Annals of Intensive Care 1/2012

Continuous beta-lactam infusion in critically ill patients: the clinical evidence

Annals of Intensive Care > Ausgabe 1/2012
Mohd H Abdul-Aziz, Joel M Dulhunty, Rinaldo Bellomo, Jeffrey Lipman, Jason A Roberts
Wichtige Hinweise

Electronic supplementary material

The online version of this article (doi:10.​1186/​2110-5820-2-37) contains supplementary material, which is available to authorized users.

Competing interests

Mohd Abdul Aziz, Dr. Joel Dulhunty, and Prof Rinaldo Bellomo have no conflicts of interest. Dr. Jason Roberts has served for a consultant for Astra Zeneca, Pfizer, Gilead, and Janssen-Cilag. Prof. Jeffrey Lipman has received research grants from Astra Zeneca and has attended Advisory Boards, acted as a consultant to, or given lectures with honoraria from Astra-Zeneca, Janssen-Cilag, Merck Sharp & Dohme, Pfizer, and Wyeth Australia.

Authors’ contributions

JD and RB conceived the topic review idea and proposal. MA-A, JD, JL, and JR performed the literature search and selected the relevant articles to be discussed. All authors participated in design, coordination, and writing of the manuscript. All authors read and approved the final manuscript.

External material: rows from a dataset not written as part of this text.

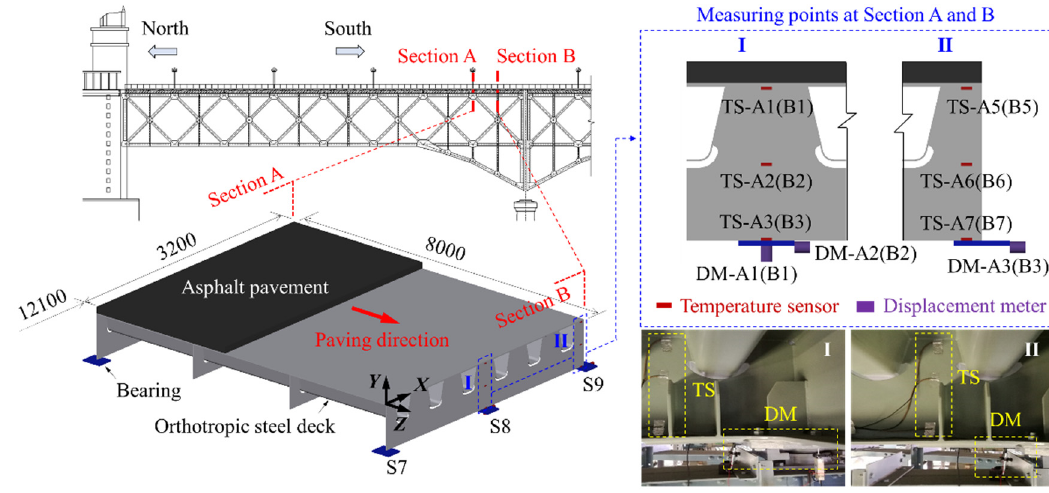
Figure 4. Arrangement of temperature sensors and displacement meters (unit: mm).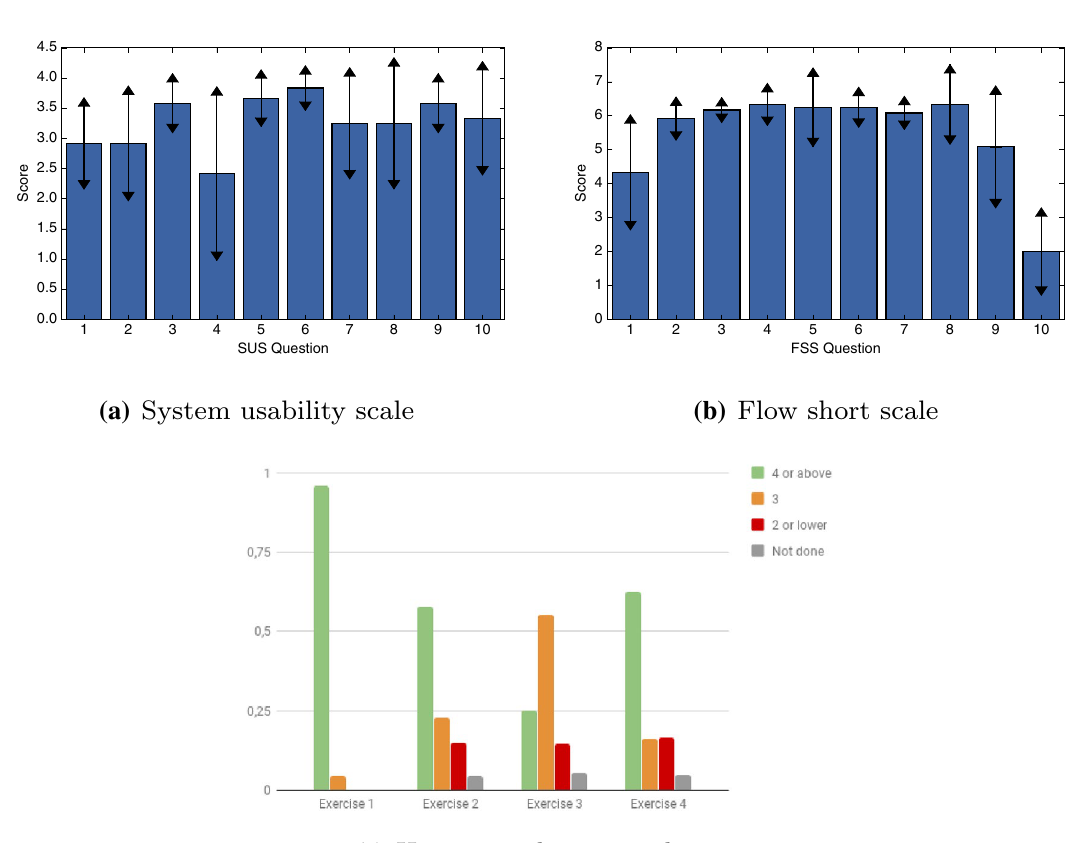
range. Graph c represents, for each different exercise, the percent- age of repetitions evaluated by the human evaluator with 4 or above, 3, 2 or lower, and not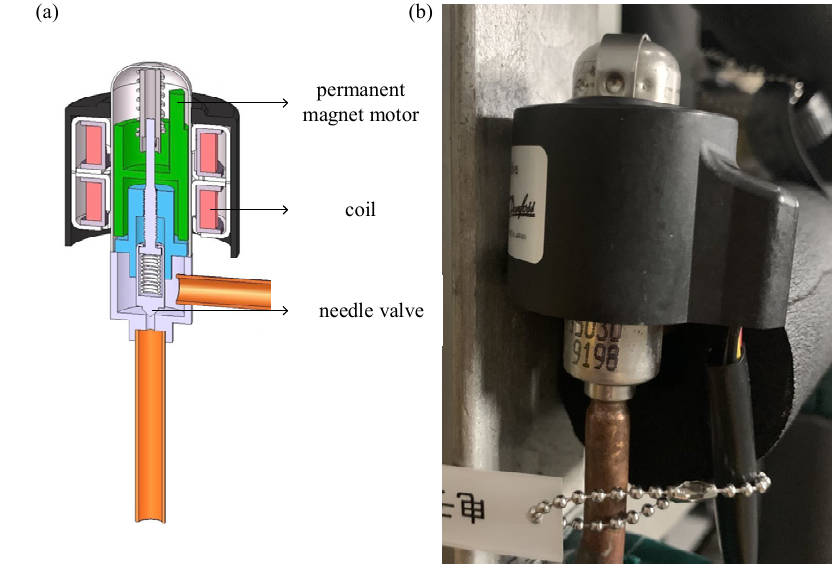
Figure 2. ETS 6 type EXV ( a ) cross ‐ sectional view [34]; ( b ) physical image.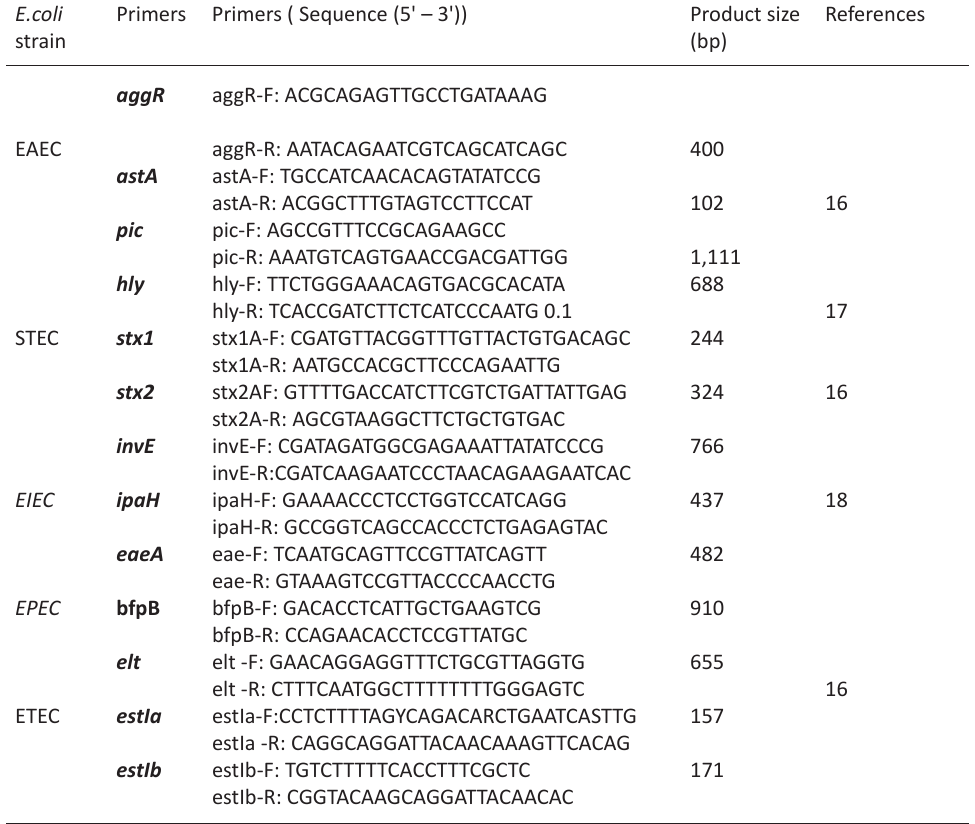
Table 1. Primers used for multiplex PCR reaction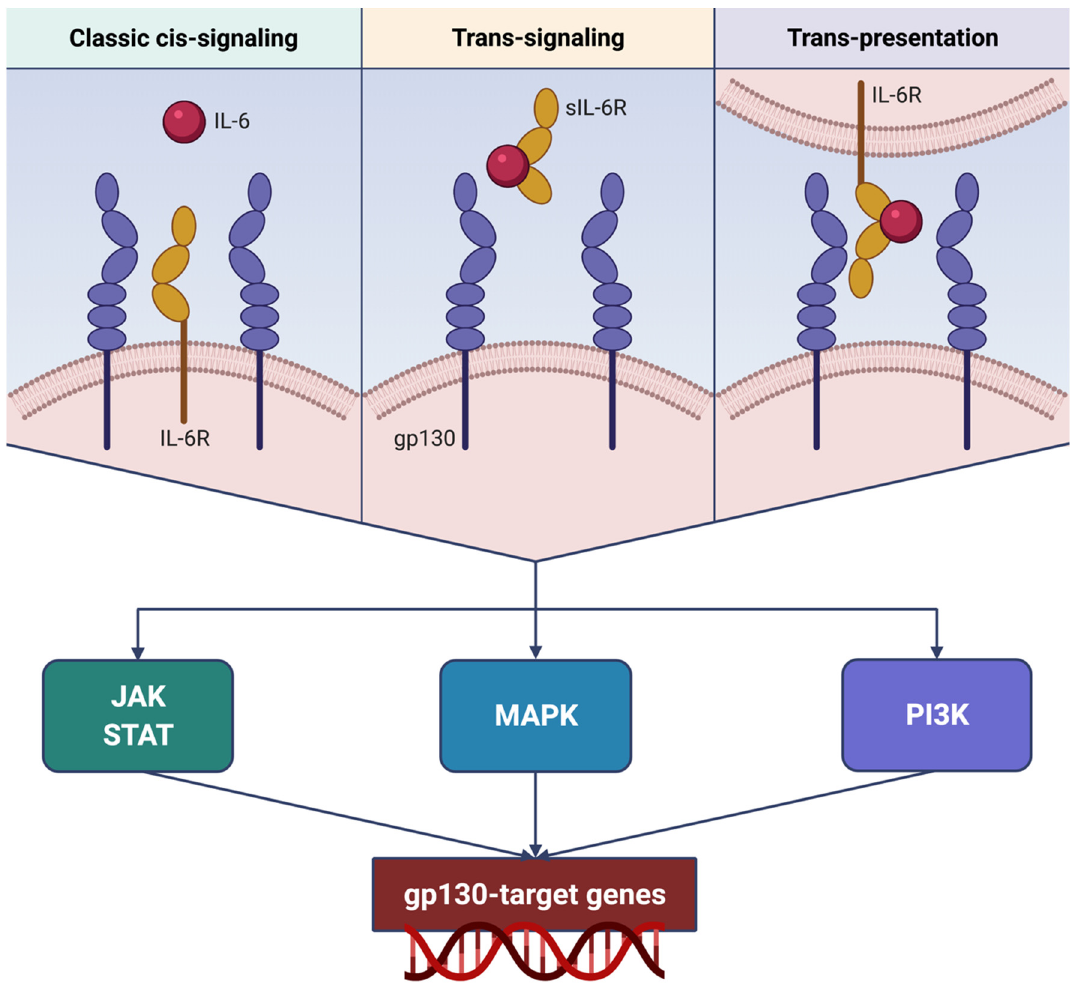
Figure 3. Different mechanisms underlying IL-6R activation and signaling. IL-6 can either interact with membrane-bound IL-6R (classic cis-signaling), or bind to sIL-6R (trans-signaling), or even be trans-presented from dendritic cells through their surface IL-6R to T lymphocytes (trans-presentation). Classic cis-signaling, trans-signaling, and trans-presentation converge on downstream transduction pathways, consisting of dimeric gp130-dependent activation of complex networks including JAK/STAT, MAPK, and PI3K signaling modules. Via these intracellular enzyme systems, IL-6R-triggered biological signals reach the nucleus and stimulate gp130 target genes involved in cell growth and proliferation. This original figure was created by the authors using BioRender.com. IL-6: interleukin-6; IL-6R: interleukin-6 receptor; sIL-6R: soluble interleukin-6 receptor; gp130: glycoprotein 130; JAK: Janus kinases; STAT: signal transducers and activators of transcription; MAPK: mitogen-activated protein kinases; PI3K: phosphoinositide 3-kinase.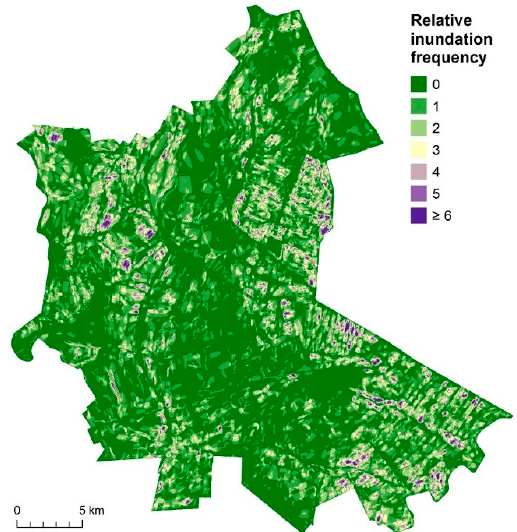
Figure 2. Map of temporally aggregated legacy information on inland excess water (IEW) inundation frequency. The values do not show real frequencies, they can be considered as an indicator (Number of inundation events occurred within the period from where observations are available).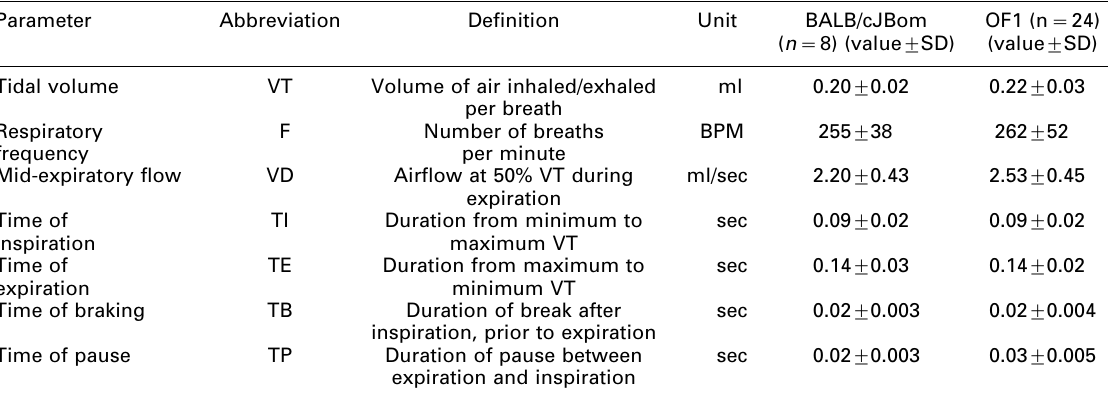
Table 2. Respiratory parameters calculated from airflow signals Parameter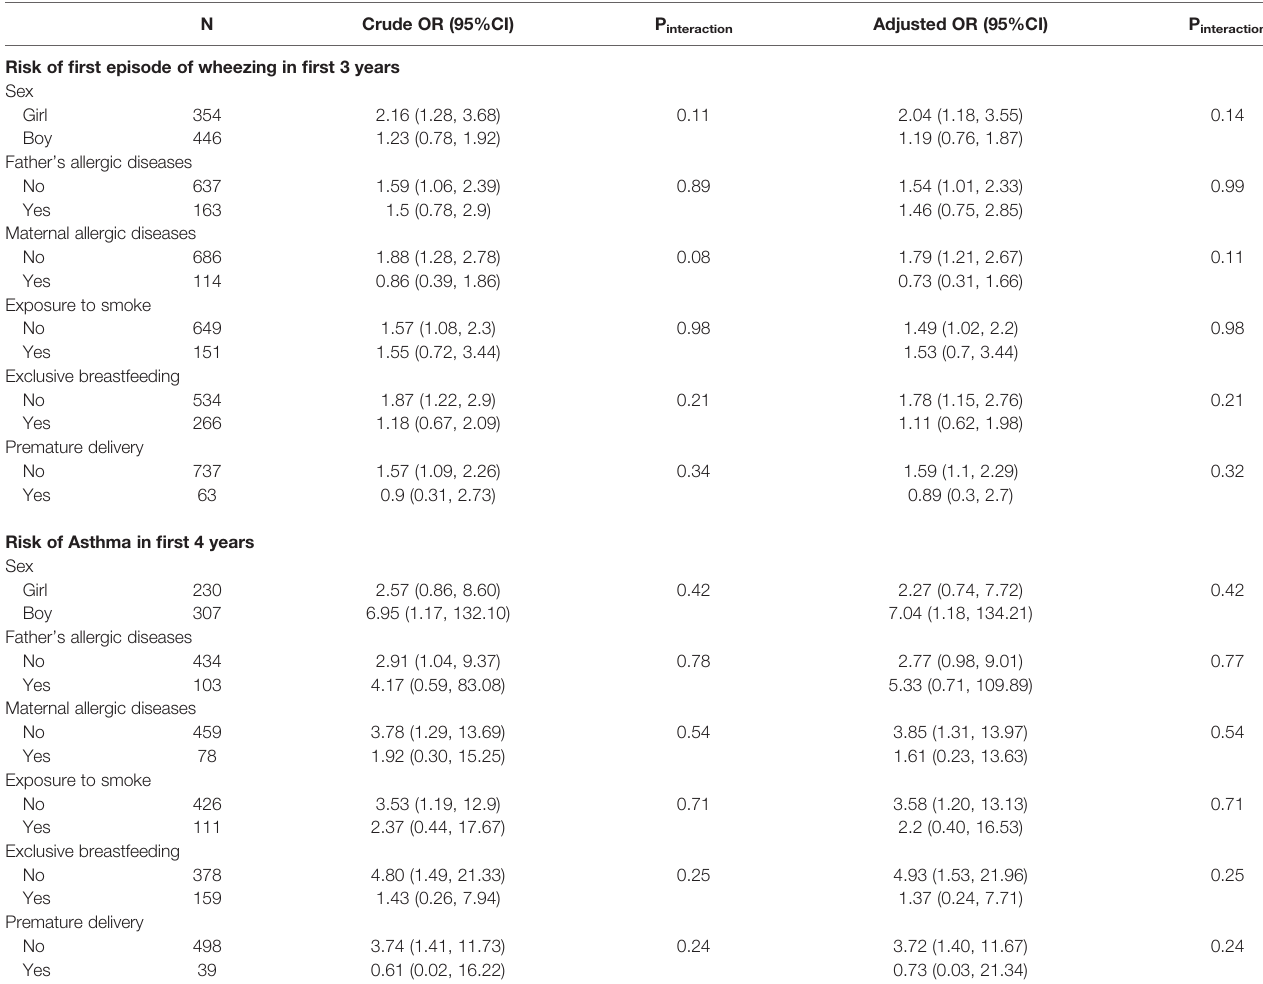
TABLE 2 | Subgroup analyses on the association between caesarean delivery and asthma or fi rst time of wheeze. N Crude OR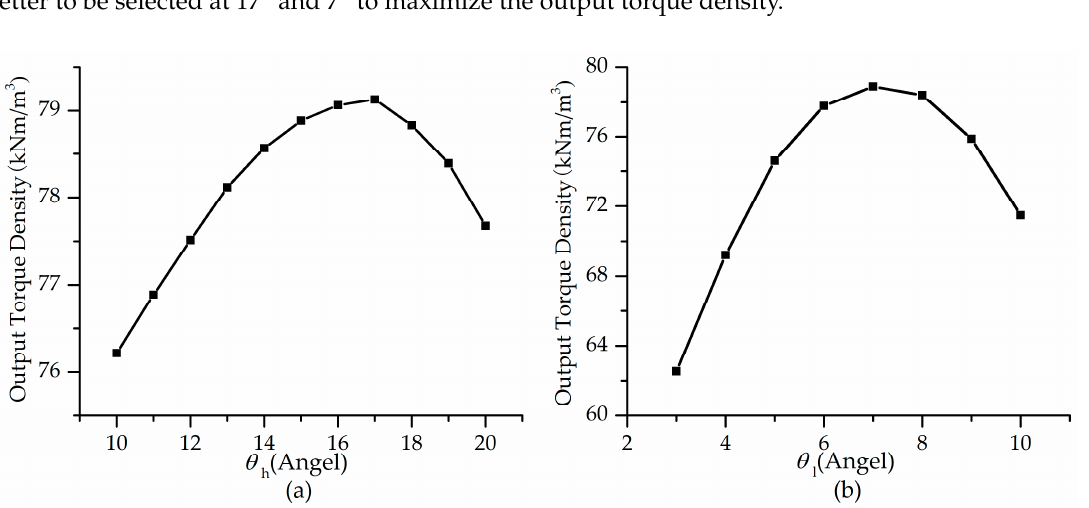
Figure 8. Output torque and effective torque density curves versus R in .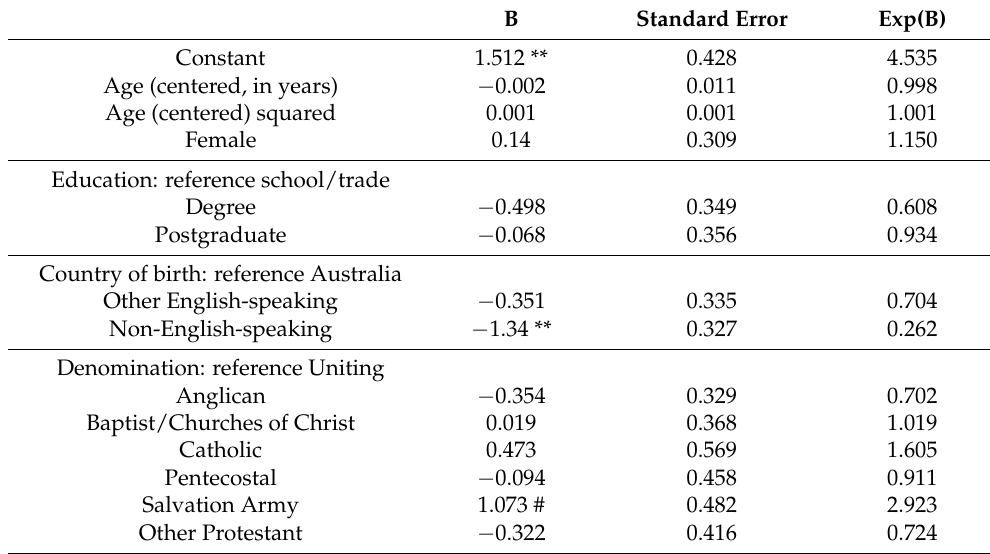
Table 8. Prediction of referred victim to service agency from demographics and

There is controversy over whether traditional intermittent bolus dosing or continuous infusion of beta-lactam antibiotics is preferable in critically ill patients. No significant difference between these two dosing strategies in terms of patient outcomes has been shown yet. This is despite compelling in vitro and in vivo pharmacokinetic/pharmacodynamic (PK/PD) data. A lack of significance in clinical outcome studies may be due to several methodological flaws potentially masking the benefits of continuous infusion observed in preclinical studies. In this review, we explore the methodological shortcomings of the published clinical studies and describe the criteria that should be considered for performing a definitive clinical trial. We found that most trials utilized inconsistent antibiotic doses and recruited only small numbers of heterogeneous patient groups. The results of these trials suggest that continuous infusion of beta-lactam antibiotics may have variable efficacy in different patient groups. Patients who may benefit from continuous infusion are critically ill patients with a high level of illness severity. Thus, future trials should test the potential clinical advantages of continuous infusion in this patient population. To further ascertain whether benefits of continuous infusion in critically ill patients do exist, a large-scale, prospective, multinational trial with a robust design is required.